What the exercise asks: For the entries below, copy exactly the line that contains "focal_35mm: 23" through the line that contains "f_number: 5.6", both ends included, and exclude all pictures.

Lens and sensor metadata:

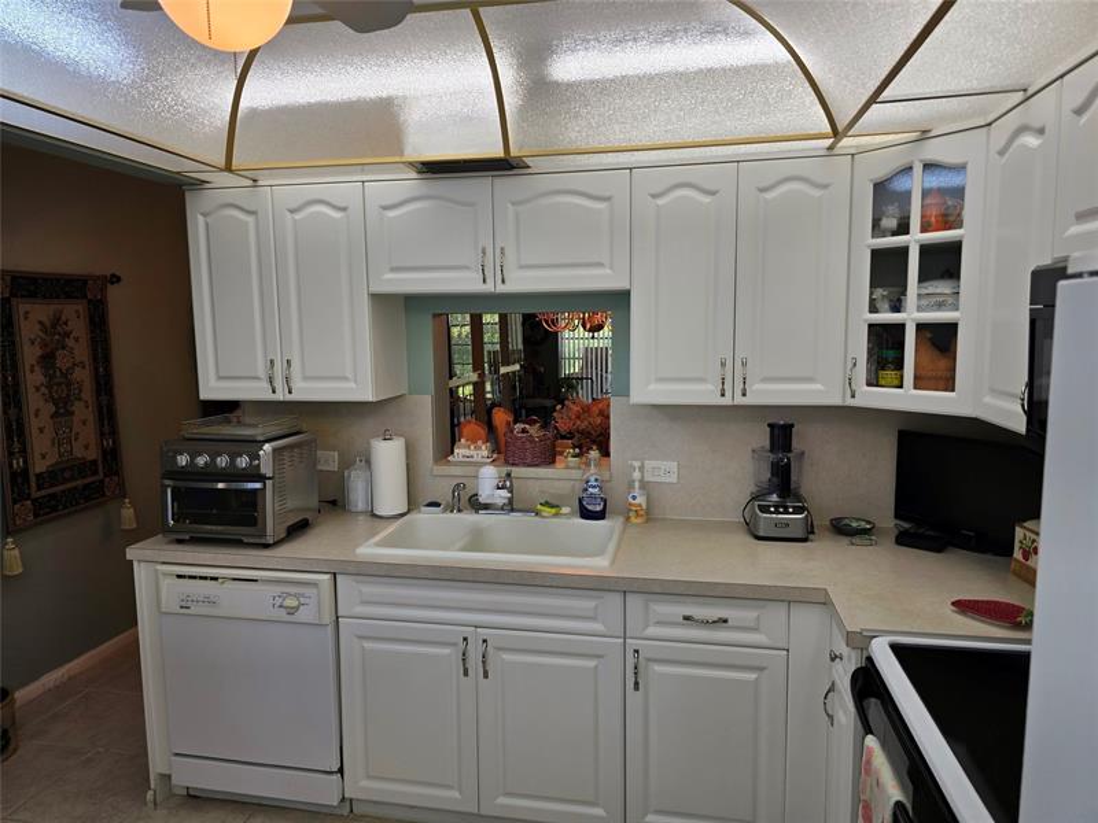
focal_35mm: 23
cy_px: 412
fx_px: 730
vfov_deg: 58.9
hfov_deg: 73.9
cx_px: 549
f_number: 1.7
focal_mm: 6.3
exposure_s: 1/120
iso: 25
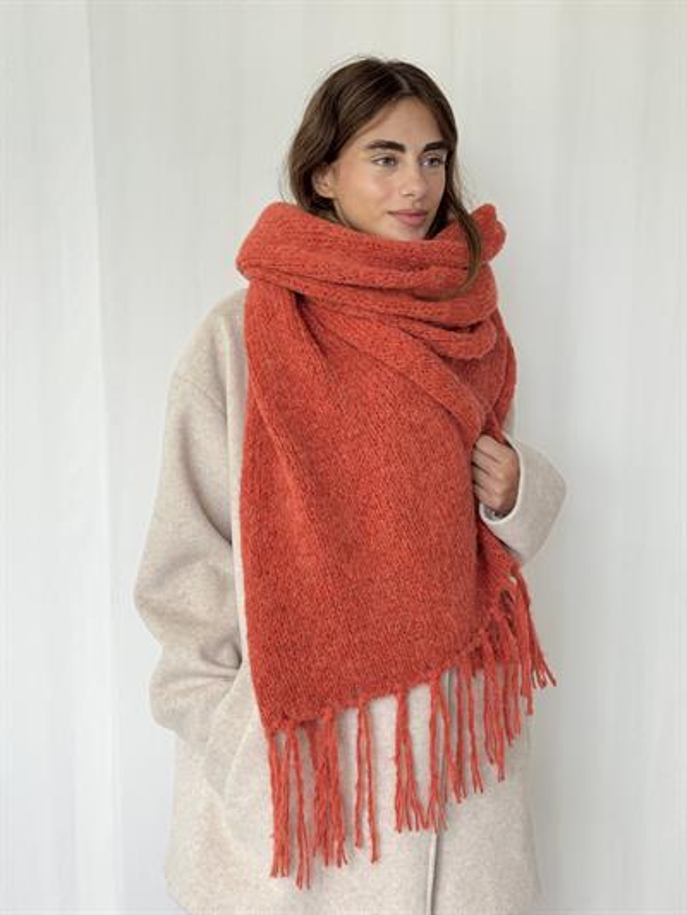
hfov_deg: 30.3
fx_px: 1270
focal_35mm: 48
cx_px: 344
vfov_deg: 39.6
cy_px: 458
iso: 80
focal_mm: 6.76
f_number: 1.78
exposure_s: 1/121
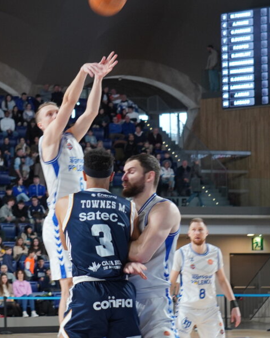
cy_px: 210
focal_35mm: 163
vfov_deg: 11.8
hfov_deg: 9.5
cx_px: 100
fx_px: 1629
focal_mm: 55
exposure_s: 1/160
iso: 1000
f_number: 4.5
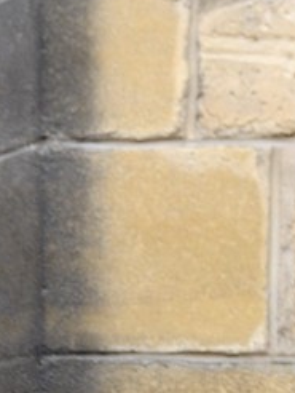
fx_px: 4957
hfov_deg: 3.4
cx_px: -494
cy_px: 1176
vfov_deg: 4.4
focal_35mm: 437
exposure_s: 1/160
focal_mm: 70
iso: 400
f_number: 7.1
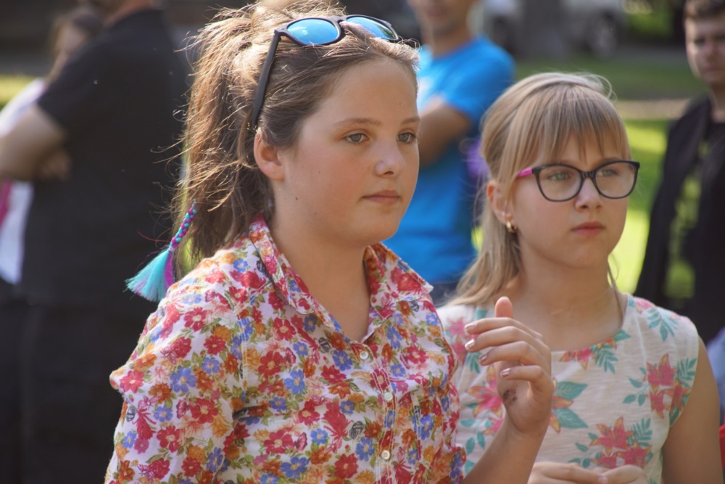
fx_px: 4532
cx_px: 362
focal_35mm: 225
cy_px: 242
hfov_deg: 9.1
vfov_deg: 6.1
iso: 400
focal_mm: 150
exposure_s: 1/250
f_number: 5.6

==

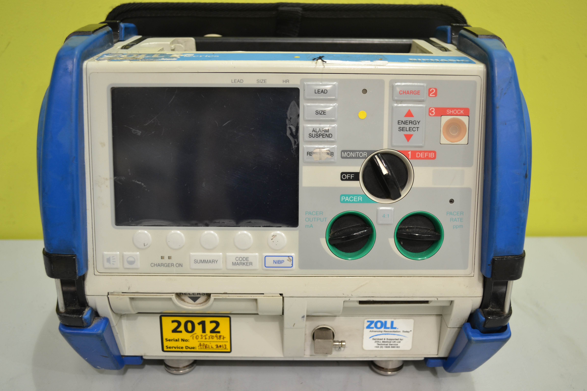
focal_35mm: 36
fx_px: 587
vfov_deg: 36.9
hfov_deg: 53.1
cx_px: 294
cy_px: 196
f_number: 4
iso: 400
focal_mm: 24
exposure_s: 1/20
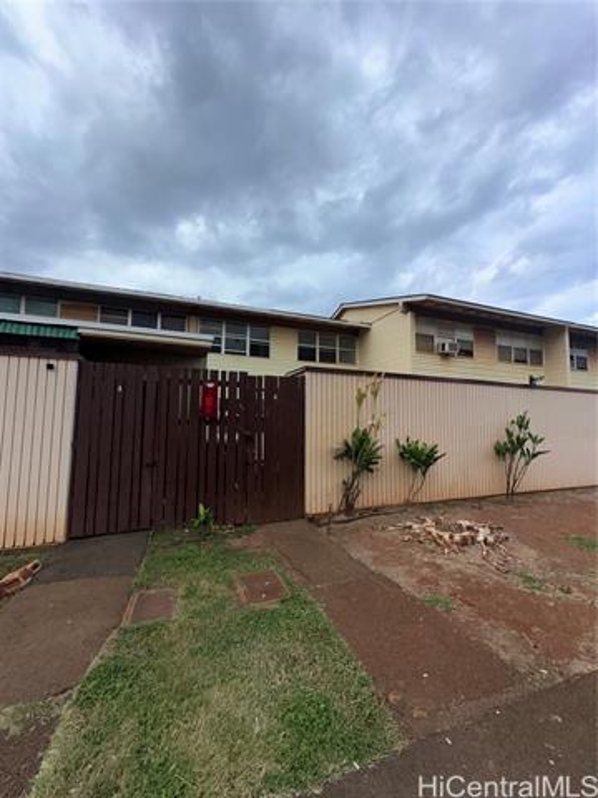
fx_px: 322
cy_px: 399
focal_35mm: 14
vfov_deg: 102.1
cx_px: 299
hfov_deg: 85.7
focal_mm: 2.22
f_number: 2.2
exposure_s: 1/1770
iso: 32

The completed task:
focal_35mm: 23
cy_px: 412
fx_px: 730
vfov_deg: 58.9
hfov_deg: 73.9
cx_px: 549
f_number: 1.7
focal_mm: 6.3
exposure_s: 1/120
iso: 25
hfov_deg: 30.3
fx_px: 1270
focal_35mm: 48
cx_px: 344
vfov_deg: 39.6
cy_px: 458
iso: 80
focal_mm: 6.76
f_number: 1.78
exposure_s: 1/121
cy_px: 210
focal_35mm: 163
vfov_deg: 11.8
hfov_deg: 9.5
cx_px: 100
fx_px: 1629
focal_mm: 55
exposure_s: 1/160
iso: 1000
f_number: 4.5
fx_px: 4957
hfov_deg: 3.4
cx_px: -494
cy_px: 1176
vfov_deg: 4.4
focal_35mm: 437
exposure_s: 1/160
focal_mm: 70
iso: 400
f_number: 7.1
fx_px: 4532
cx_px: 362
focal_35mm: 225
cy_px: 242
hfov_deg: 9.1
vfov_deg: 6.1
iso: 400
focal_mm: 150
exposure_s: 1/250
f_number: 5.6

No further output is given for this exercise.